• [WORK TO BE COMPLETED]:
Transcribe the listing in full, excluding any pictures.

-- DATA IN THIS EXERCISE follows --

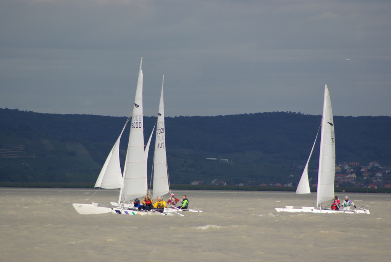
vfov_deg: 3.1
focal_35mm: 450
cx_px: 196
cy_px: 131
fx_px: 4892
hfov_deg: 4.6
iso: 100
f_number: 6.7
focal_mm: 300
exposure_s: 1/350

-- DATA IN THIS EXERCISE concluded --

• [WRITTEN REPLY]:
vfov_deg: 3.1
focal_35mm: 450
cx_px: 196
cy_px: 131
fx_px: 4892
hfov_deg: 4.6
iso: 100
f_number: 6.7
focal_mm: 300
exposure_s: 1/350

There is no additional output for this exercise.